Not that their life was meagre. It was that they found keener delights and deeper satisfactions in little things. Daylight, who had played the game in its biggest and most fantastic aspects, found that here, on the slopes of Sonoma Mountain, it was still the same old game. Man had still work to perform, forces to combat, obstacles to overcome. When he experimented in a small way at raising a few pigeons for market, he found no less zest in calculating in squabs than formerly when he had calculated in millions. Achievement was no less achievement, while the process of it seemed more rational and received the sanction of his reason.
The domestic cat that had gone wild and that preyed on his pigeons, he found, by the comparative standard, to be of no less paramount menace than a Charles Klinkner in the field of finance, trying to raid him for several millions. The hawks and weasels and 'coons were so many Dowsetts, Lettons, and Guggenhammers that struck at him secretly. The sea of wild vegetation that tossed its surf against the boundaries of all his clearings and that sometimes crept in and flooded in a single week was no mean enemy to contend with and subdue. His fat-soiled vegetable-garden in the nook of hills that failed of its best was a problem of engrossing importance, and when he had solved it by putting in drain-tile, the joy of the achievement was ever with him. He never worked in it and found the soil unpacked and tractable without experiencing the thrill of accomplishment.

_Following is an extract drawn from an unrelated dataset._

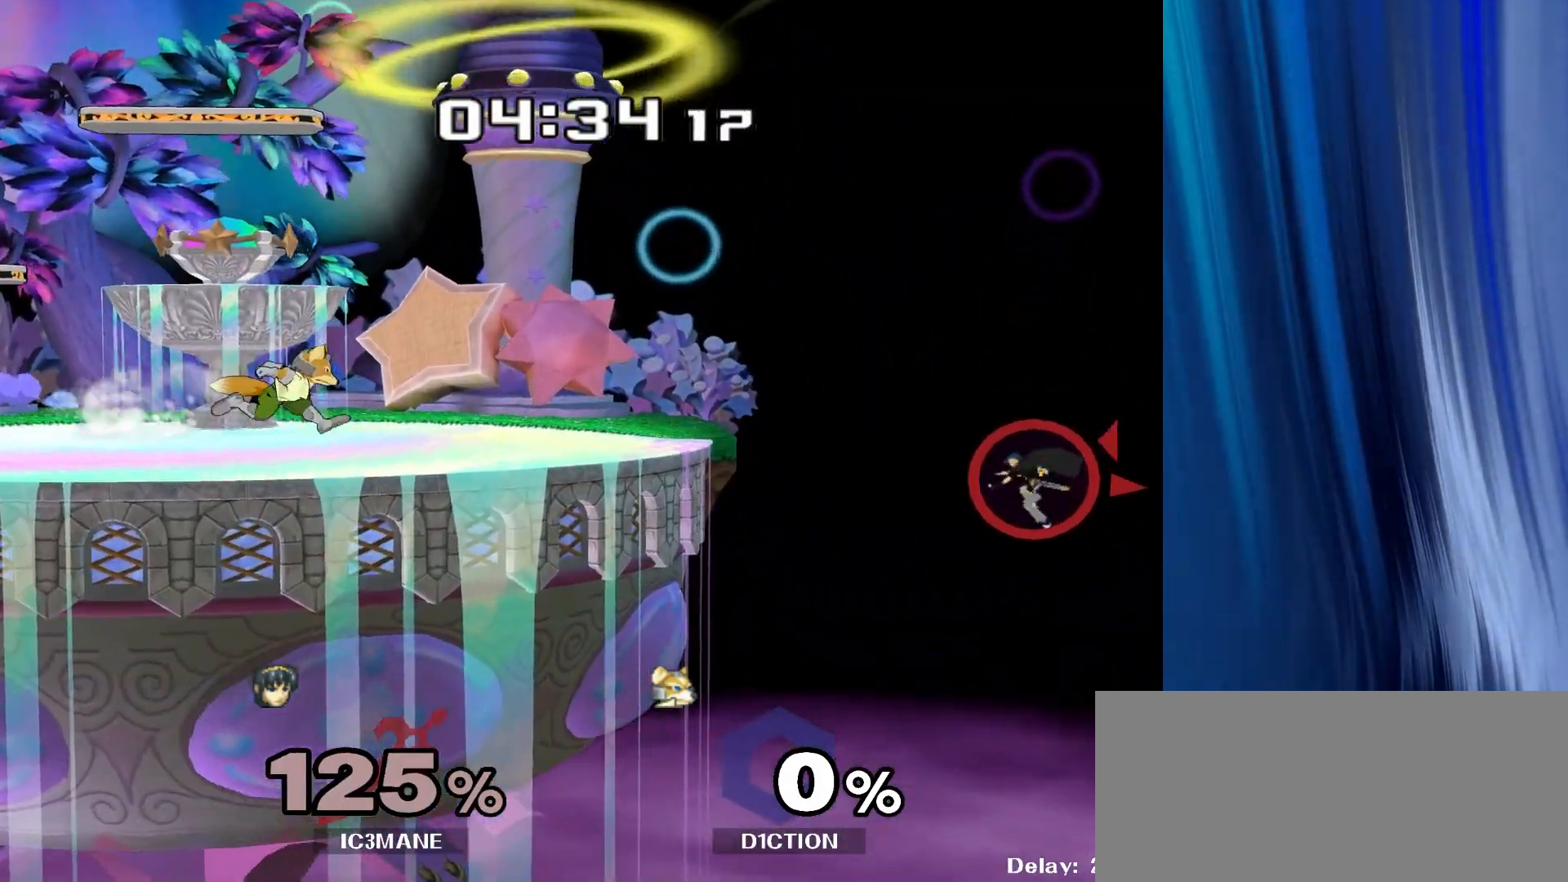
{"buttons": [], "left_stick": "left", "right_stick": "center", "events": []}
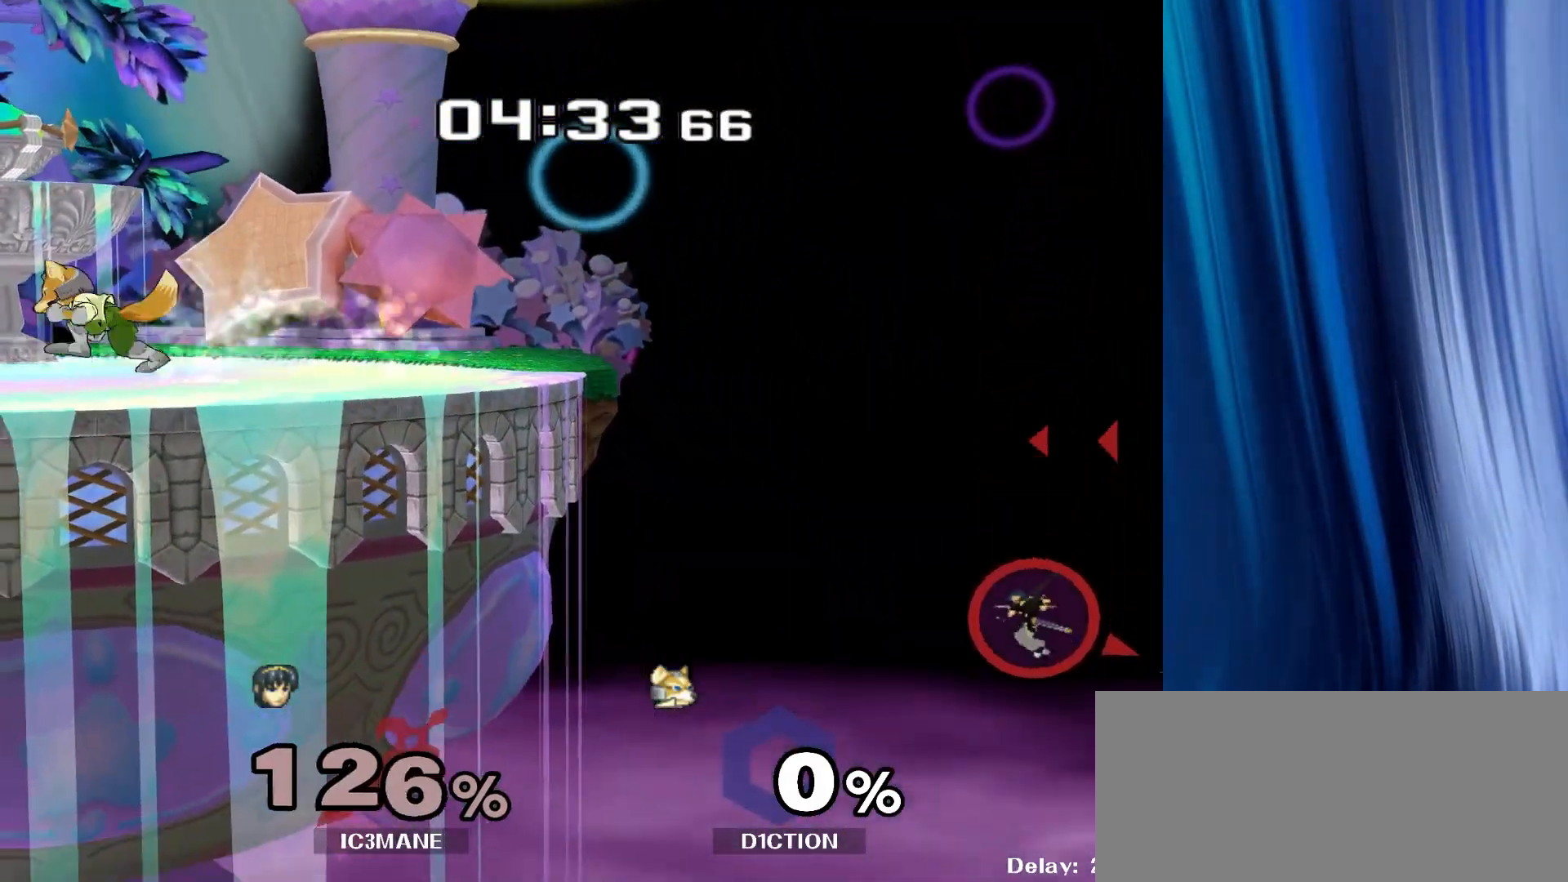
{"buttons": [], "left_stick": "left", "right_stick": "center", "events": []}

There was the matter of the plumbing. He was enabled to purchase the materials through a lucky sale of a number of his hair bridles. The work he did himself, though more than once he was forced to call in Dede to hold tight with a pipe-wrench. And in the end, when the bath-tub and the stationary tubs were installed and in working order, he could scarcely tear himself away from the contemplation of what his hands had wrought. The first evening, missing him, Dede sought and found him, lamp in hand, staring with silent glee at the tubs. He rubbed his hand over their smooth wooden lips and laughed aloud, and was as shamefaced as any boy when she caught him thus secretly exulting in his own prowess.